## PROBLEM DESCRIPTION:
Reproduce verbatim every line from the beginning of the data through the line containing "scientific name: Bufotes viridis", including that line.

* Begin DATASET ENTRIES *

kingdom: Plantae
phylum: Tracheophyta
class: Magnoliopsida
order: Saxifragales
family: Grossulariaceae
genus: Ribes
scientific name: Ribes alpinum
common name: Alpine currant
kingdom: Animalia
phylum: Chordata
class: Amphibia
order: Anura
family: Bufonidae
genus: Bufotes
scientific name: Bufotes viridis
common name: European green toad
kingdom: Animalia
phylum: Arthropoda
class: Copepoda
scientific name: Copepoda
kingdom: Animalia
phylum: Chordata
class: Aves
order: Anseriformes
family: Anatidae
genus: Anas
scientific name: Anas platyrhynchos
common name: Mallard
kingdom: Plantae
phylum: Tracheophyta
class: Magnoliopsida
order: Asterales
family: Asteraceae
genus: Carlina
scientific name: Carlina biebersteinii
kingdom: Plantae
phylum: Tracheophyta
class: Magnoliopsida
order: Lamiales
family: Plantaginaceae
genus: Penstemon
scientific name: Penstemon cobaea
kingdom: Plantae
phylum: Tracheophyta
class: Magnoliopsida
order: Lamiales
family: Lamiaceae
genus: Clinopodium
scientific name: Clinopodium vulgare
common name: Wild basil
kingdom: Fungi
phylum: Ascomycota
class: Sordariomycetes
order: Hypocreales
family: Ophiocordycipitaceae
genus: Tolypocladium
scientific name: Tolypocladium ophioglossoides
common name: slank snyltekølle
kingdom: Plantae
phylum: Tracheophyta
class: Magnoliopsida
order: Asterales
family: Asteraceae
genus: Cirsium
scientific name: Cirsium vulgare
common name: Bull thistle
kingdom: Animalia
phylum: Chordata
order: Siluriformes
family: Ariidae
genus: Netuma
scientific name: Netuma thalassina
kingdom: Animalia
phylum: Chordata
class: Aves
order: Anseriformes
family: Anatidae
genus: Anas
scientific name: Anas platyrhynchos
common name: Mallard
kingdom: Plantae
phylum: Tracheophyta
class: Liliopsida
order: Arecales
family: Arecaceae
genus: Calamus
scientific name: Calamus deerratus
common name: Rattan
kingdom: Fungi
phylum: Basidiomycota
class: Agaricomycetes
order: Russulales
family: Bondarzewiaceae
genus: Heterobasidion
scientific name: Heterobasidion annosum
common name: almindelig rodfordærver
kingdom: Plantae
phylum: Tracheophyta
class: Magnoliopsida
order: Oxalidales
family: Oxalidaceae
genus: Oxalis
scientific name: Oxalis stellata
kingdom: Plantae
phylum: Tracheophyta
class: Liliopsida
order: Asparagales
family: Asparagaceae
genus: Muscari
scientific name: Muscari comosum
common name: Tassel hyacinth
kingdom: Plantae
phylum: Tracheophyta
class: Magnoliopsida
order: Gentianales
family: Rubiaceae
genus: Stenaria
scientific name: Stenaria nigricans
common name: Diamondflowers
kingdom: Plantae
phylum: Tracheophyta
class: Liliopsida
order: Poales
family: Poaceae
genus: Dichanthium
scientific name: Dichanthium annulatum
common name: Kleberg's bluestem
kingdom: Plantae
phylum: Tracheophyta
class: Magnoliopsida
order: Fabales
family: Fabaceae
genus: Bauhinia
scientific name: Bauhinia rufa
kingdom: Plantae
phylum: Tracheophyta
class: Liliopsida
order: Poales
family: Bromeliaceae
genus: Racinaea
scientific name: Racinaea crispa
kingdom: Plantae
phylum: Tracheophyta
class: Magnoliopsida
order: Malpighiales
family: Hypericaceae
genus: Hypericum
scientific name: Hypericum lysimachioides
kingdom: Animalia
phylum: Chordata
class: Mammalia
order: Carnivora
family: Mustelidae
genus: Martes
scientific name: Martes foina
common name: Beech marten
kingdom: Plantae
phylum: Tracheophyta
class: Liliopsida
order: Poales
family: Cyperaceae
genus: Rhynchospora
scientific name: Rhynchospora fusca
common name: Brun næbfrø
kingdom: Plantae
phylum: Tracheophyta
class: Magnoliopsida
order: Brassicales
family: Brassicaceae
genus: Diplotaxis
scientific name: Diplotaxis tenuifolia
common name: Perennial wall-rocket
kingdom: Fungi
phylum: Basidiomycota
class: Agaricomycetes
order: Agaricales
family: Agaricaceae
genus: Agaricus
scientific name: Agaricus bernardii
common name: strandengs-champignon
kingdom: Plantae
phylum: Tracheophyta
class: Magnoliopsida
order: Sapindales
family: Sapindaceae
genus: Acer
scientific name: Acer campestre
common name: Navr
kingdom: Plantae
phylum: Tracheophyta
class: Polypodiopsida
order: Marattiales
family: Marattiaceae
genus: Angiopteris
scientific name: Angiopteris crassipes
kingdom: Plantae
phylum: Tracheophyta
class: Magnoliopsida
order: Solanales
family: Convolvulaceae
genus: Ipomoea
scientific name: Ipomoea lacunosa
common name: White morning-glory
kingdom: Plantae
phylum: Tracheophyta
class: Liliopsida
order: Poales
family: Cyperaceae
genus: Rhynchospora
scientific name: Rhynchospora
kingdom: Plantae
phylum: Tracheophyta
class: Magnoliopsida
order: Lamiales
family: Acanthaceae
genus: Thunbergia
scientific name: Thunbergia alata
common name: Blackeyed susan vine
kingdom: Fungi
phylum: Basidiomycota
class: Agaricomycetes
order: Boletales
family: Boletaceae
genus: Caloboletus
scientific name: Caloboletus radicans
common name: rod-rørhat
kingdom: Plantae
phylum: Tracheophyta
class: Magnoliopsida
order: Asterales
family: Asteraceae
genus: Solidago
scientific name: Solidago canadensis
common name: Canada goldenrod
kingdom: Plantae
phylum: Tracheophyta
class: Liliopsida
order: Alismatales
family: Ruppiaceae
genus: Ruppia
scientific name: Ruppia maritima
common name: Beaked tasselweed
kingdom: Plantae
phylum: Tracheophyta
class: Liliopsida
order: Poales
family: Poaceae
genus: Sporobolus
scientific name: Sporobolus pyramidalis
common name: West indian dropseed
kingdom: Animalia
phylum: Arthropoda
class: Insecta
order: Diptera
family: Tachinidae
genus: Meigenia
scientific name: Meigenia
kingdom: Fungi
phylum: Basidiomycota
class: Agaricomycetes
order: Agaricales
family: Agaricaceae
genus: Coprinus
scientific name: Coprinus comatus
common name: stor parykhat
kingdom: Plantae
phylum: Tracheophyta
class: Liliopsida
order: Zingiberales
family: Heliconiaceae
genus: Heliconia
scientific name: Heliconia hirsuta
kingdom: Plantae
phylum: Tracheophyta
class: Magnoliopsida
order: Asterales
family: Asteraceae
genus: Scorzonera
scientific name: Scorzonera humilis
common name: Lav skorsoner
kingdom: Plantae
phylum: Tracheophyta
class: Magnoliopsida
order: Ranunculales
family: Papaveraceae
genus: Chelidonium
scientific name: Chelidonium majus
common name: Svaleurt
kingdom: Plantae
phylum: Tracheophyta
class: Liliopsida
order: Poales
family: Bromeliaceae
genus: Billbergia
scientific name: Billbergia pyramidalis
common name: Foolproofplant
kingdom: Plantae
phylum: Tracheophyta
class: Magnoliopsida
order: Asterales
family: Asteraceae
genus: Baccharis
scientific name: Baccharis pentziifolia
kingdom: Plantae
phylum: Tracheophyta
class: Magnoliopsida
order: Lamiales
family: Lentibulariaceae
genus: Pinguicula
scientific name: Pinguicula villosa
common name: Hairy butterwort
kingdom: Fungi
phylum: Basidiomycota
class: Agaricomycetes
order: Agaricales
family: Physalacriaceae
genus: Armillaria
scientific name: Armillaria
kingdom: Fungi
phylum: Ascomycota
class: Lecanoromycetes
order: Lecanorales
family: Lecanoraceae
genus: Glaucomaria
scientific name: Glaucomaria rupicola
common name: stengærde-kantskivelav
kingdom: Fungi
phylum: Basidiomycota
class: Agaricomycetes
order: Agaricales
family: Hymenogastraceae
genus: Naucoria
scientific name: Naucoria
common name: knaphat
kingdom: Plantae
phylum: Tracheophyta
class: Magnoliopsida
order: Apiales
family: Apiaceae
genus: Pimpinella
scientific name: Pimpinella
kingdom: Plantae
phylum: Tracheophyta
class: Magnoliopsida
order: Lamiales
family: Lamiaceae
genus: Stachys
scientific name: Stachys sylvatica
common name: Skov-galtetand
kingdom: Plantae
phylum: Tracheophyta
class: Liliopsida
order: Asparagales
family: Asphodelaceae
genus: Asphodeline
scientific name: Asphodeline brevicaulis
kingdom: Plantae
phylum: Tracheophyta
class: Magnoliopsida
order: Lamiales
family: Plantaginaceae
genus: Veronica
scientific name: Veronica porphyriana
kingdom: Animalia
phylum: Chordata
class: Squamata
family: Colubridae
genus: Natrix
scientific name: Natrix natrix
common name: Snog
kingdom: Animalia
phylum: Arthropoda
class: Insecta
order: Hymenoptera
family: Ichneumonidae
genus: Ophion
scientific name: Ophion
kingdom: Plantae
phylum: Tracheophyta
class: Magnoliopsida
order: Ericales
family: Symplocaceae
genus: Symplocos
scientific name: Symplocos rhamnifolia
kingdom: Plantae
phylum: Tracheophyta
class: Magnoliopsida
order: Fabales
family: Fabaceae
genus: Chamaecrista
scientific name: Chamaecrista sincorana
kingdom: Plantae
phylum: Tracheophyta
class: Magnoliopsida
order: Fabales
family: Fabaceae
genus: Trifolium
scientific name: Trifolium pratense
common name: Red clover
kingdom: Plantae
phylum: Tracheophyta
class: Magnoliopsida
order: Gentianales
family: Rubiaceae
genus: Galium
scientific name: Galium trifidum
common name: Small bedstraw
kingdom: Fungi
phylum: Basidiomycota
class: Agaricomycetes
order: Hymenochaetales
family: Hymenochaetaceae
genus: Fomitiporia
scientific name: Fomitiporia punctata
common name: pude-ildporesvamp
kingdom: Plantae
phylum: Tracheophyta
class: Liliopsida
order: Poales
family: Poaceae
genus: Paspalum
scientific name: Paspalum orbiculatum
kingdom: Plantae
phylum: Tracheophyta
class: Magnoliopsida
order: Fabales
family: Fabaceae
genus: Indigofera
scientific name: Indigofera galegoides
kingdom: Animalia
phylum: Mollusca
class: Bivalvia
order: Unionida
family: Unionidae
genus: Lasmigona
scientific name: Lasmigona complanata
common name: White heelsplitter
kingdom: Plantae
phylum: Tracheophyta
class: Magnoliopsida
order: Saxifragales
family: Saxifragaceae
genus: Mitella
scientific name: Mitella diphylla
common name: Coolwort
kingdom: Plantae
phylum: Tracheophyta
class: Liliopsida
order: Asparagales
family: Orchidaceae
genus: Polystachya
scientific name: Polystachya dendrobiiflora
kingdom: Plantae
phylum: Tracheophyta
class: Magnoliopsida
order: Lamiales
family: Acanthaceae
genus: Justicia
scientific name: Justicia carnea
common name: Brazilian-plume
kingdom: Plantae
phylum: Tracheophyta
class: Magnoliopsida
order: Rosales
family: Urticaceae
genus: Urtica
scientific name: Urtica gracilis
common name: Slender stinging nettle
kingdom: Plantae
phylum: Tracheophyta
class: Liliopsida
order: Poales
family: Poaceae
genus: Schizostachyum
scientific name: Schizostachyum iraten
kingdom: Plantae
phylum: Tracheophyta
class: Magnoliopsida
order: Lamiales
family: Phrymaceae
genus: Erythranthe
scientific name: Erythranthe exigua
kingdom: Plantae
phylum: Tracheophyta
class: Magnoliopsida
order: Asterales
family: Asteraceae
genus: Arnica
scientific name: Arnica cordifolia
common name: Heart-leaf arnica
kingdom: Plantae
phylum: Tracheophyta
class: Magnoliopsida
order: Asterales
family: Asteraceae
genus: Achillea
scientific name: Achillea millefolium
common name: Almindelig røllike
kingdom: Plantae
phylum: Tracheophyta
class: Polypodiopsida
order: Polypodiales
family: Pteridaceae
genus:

* End DATASET ENTRIES *

## RESULT:
kingdom: Plantae
phylum: Tracheophyta
class: Magnoliopsida
order: Saxifragales
family: Grossulariaceae
genus: Ribes
scientific name: Ribes alpinum
common name: Alpine currant
kingdom: Animalia
phylum: Chordata
class: Amphibia
order: Anura
family: Bufonidae
genus: Bufotes
scientific name: Bufotes viridis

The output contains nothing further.